¿Has estado alguna vez enamorado(a)? ¿Has mirado a los ojos a otra persona y sabido que tu búsqueda finalmente ha terminado?

Luego de cinco años de citas, había encontrado al hombre con quien quería construir un hogar. Él era todo lo que yo había estado esperando. David era tan amable, tan real; era una persona con quien sentía que podía compartir mi vida. Él me entendía. Nos sentíamos imparables. Nos íbamos a comprometer.

Y luego sonó el teléfono.

Nos dijeron que nuestros hijos iban a tener un 25% de posibilidades de sufrir aquella debilitante y fatal enfermedad.

Era Dor Yesharim llamando para decirme que David y yo éramos ambos portadores de fibrosis quística (FQ). La fibrosis quística es una enfermedad genética que lentamente destruye los pulmones. La expectativa de vida promedio es de 32 años con medicamentos diarios, hospitalizaciones frecuentes y dolor. Nos dijeron que nuestros hijos iban a tener un 25% de posibilidades de sufrir aquella debilitante y fatal enfermedad.

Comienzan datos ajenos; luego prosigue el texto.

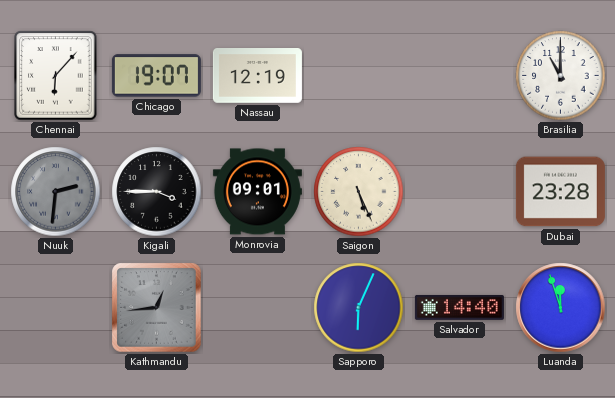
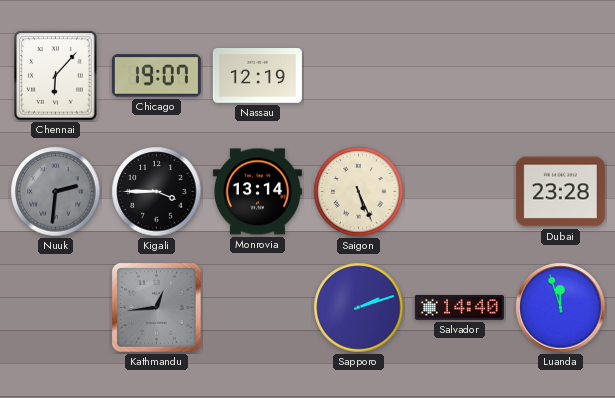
Brasilia: 11:00 -> none
Monrovia: 09:01 -> 13:14
Sapporo: 6:04 -> 2:12
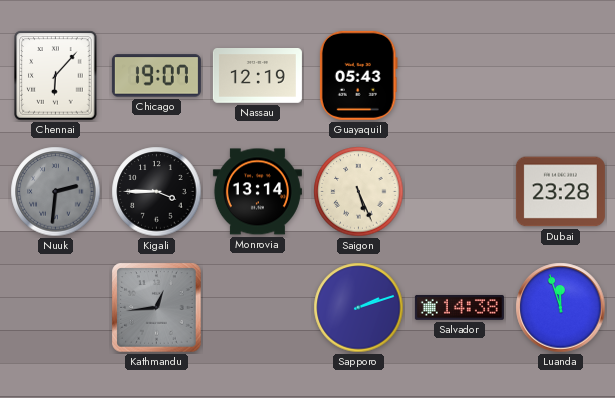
Guayaquil: none -> 05:43
Salvador: 14:40 -> 14:38
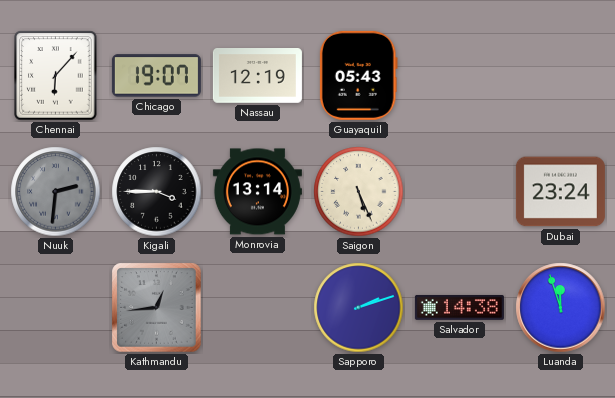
Dubai: 23:28 -> 23:24
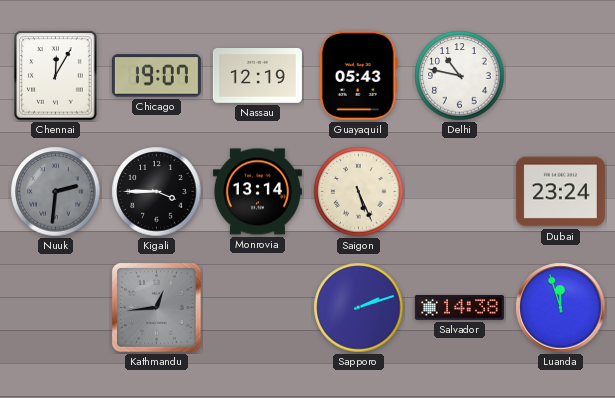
Chennai: 6:07 -> 12:05
Delhi: none -> 10:47
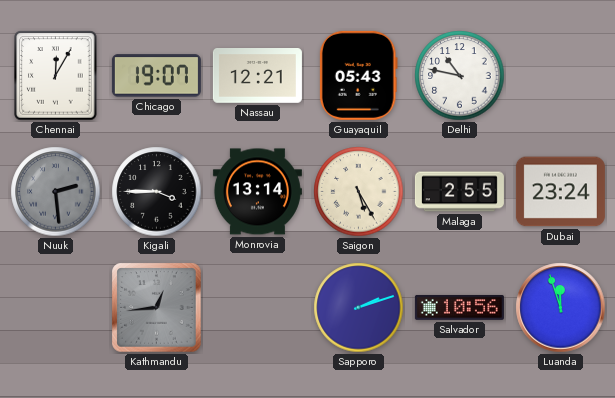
Nassau: 12:19 -> 12:21
Nuuk: 2:31 -> 2:29
Saigon: 5:26 -> 5:25
Malaga: none -> 2:55
Salvador: 14:38 -> 10:56
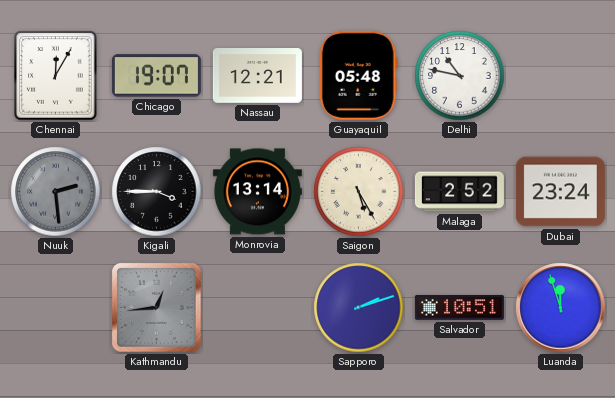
Guayaquil: 05:43 -> 05:48
Malaga: 2:55 -> 2:52
Salvador: 10:56 -> 10:51
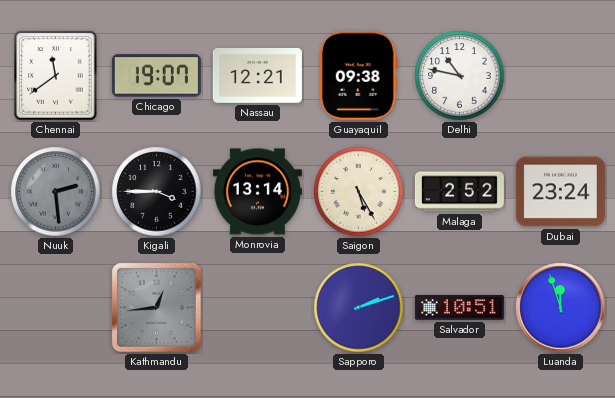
Chennai: 12:05 -> 11:39
Guayaquil: 05:48 -> 09:38
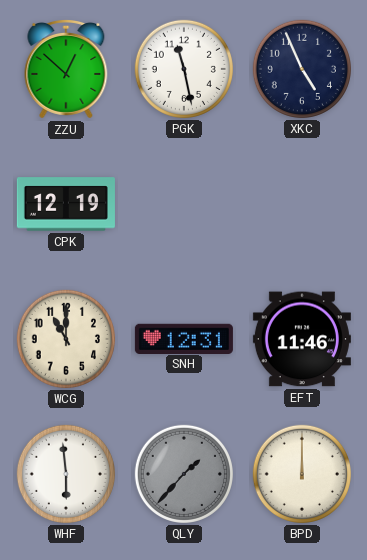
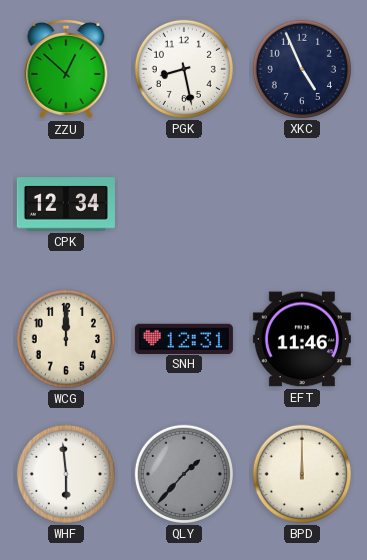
PGK: 11:28 -> 8:28
CPK: 12:19 -> 12:34
WCG: 11:00 -> 12:00
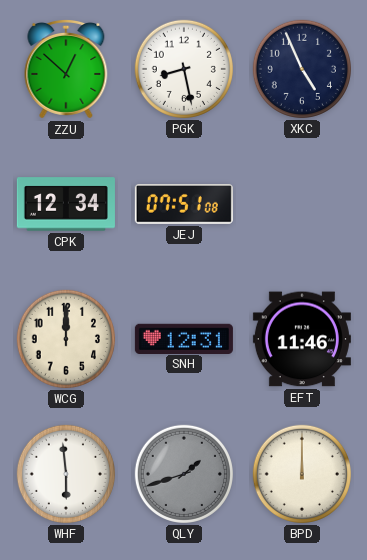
JEJ: none -> 07:51
QLY: 1:37 -> 1:42
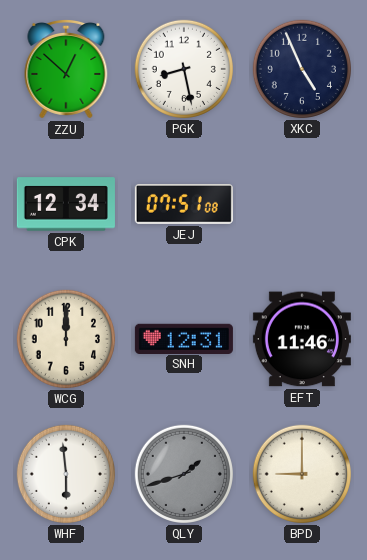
BPD: 12:00 -> 9:00
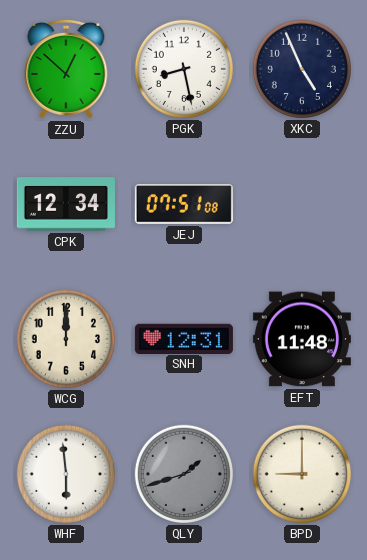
EFT: 11:46 -> 11:48
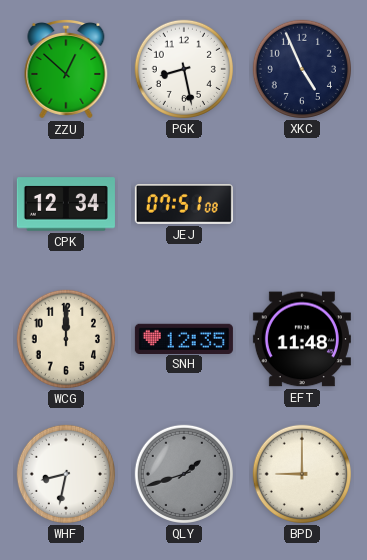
SNH: 12:31 -> 12:35
WHF: 5:59 -> 8:32
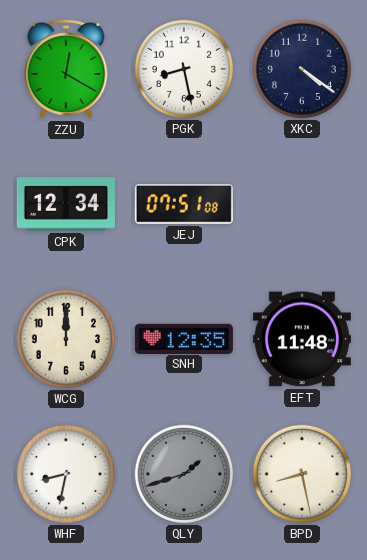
ZZU: 12:52 -> 12:20
XKC: 4:56 -> 4:21
BPD: 9:00 -> 8:28
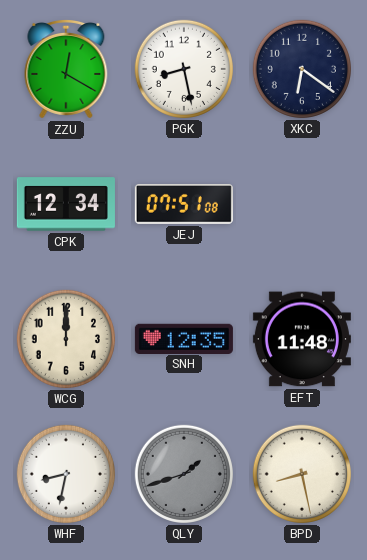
XKC: 4:21 -> 6:21
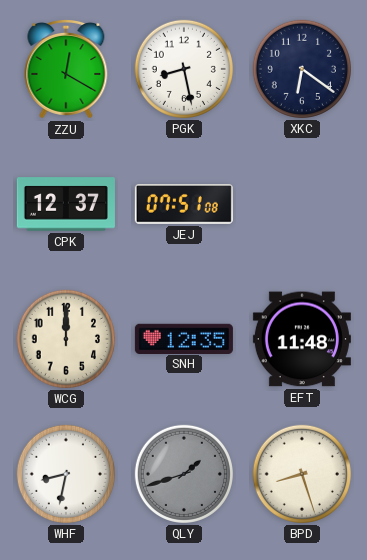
CPK: 12:34 -> 12:37
BPD: 8:28 -> 8:27
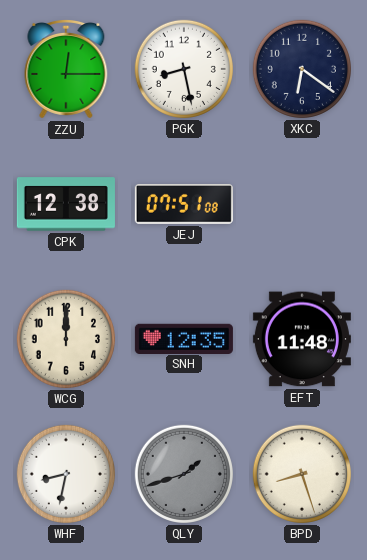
ZZU: 12:20 -> 12:15
CPK: 12:37 -> 12:38
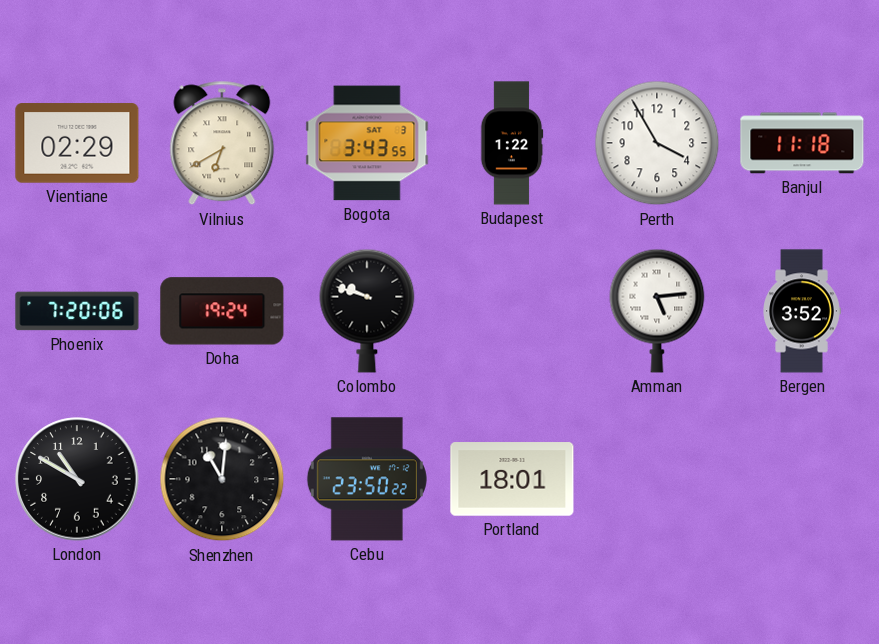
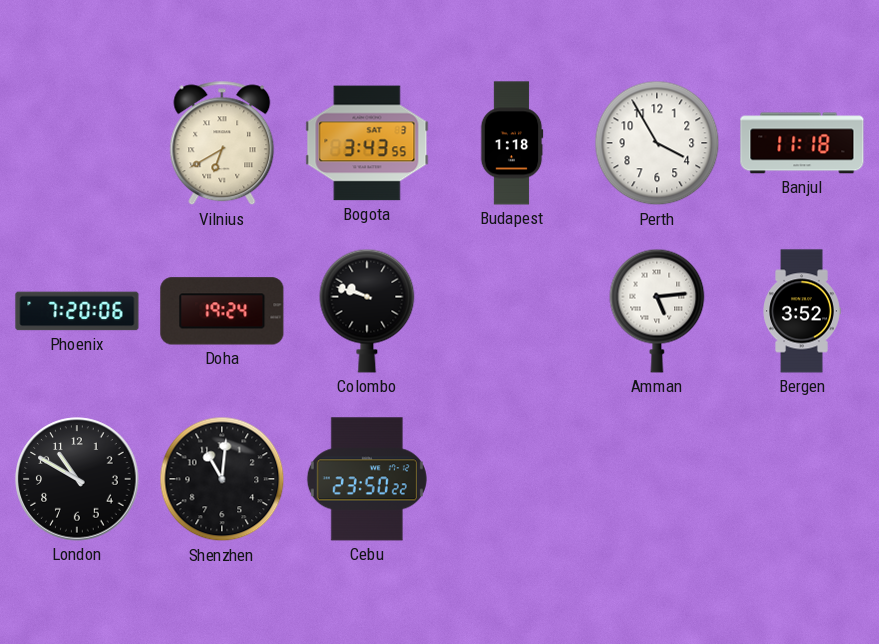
Vientiane: 02:29 -> none
Budapest: 1:22 -> 1:18
Portland: 18:01 -> none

Consultamos con expertos médicos y expertos en ley judía. Podríamos haber escogido casarnos y reducir drásticamente las posibilidades de concebir un bebe con FQ. Pero nada era certero, y decidimos que era un riesgo que no podíamos tomar.

La vida que yo estaba tan ansiosa por comenzar me había sido negada. No estoy segura si alguna vez sabré porqué. A veces las cosas simplemente ocurren y no las podemos controlar.

Pero aprendan de mí. Ser portadora de una enfermedad genética no es poco común; Uno de cada 20 caucásicos lleva consigo el gen de la fibrosis quística. Uno de cada 25 judíos provenientes de Europa Oriental porta el gen de Tay-Sachs, una enfermedad que mata a sus víctimas en los primeros cinco años de vida. Ser portador no puede afectar a las futuras generaciones a menos que ambos padres sean portadores de la misma enfermedad.

Haz el test – descubre si eres o no un portador(a). No existe ningún peligro en saber. Las probabilidades de amar a otro portador son escasas, y simplemente serlo no significa nada para la salud de tus futuros hijos. Si eres portador(a), chequea el status de la otra persona al principio de la relación. La alternativa – esperar a que te importe alguien tanto, que el encontrar una incompatibilidad te va a doler tan profundamente que levantarte en la mañana pueda parecer no valer la pena – es terrible.

Nadie debería pasar por lo que yo pase y enterarse en una etapa tan tardía. Yo fui ingenua y creí que nunca iba a haber un problema con los resultados de nuestros exámenes. Después de todo, nunca había tenido ningún problema con otro hombre con quien haya salido. Pero cuando realmente era importante, quedé severamente decepcionada. No quiero que esto te pase a ti. Les insisto a todos en el mundo de las citas, a hacerse el examen y estar más conscientes. Ser un portador no debería ser un estigma. Yo soy 100% sana, pero el resultado de la unión con otro portador puede llevar a un niño enfermo.

Si esto te llega a pasar a ti, no estás solo(a); mucha gente ha pasado por esto antes. Todo pasa por una razón. Sólo puedo rezar para que en retrospectiva, llegue a ver que las decisiones que he tomado – y las que han sido tomadas por mí – son para lo mejor. La vida a veces puede darnos malas pasadas. Nosotros podemos escoger ser enterrados bajo ellas o superarlas. Ellas prueban nuestra fe y nuestra resistencia.

Mi situación no es inútil si los demás se benefician de ella. Siento que tengo que usar mi voz para llegar a los demás e informar a la comunidad judía que esté atenta. Rezo para algún día entender por qué fui probada de esta forma. Este era mi destino, pero no tiene porque ser el tuyo.

Existen dos formas en que puedes chequear tu status – directa e indirectamente. Tu doctor puede tomar un muestra de sangre y mandarla a un laboratorio para examinar si eres portador(a) de alguna de nueve enfermedades. No debería haber gastos más allá de los co-pagos de oficina y laboratorio, siendo que las compañías de seguro conocen la posibilidad de alto riesgo en la población judía. Los resultados deberían estar de vuelta en dos semanas.

Alternativamente, en Estados Unidos, puedes hacerte el examen por medio de Dor Yesharim, una organización Judía que hace el test para una de cinco enfermedades. Cada vez que sales con alguien, debes chequear tu número con el de él o ella, para ver si coinciden. No vas a saber si eres portador(a) a menos que la persona con quien estas saliendo también lo sea. Dor Yesharim puede ser contactado en el 718-384-6060 y cuesta $200.

En Israel algunos test genéticos son gratuitos, y se realizan en los hospitales.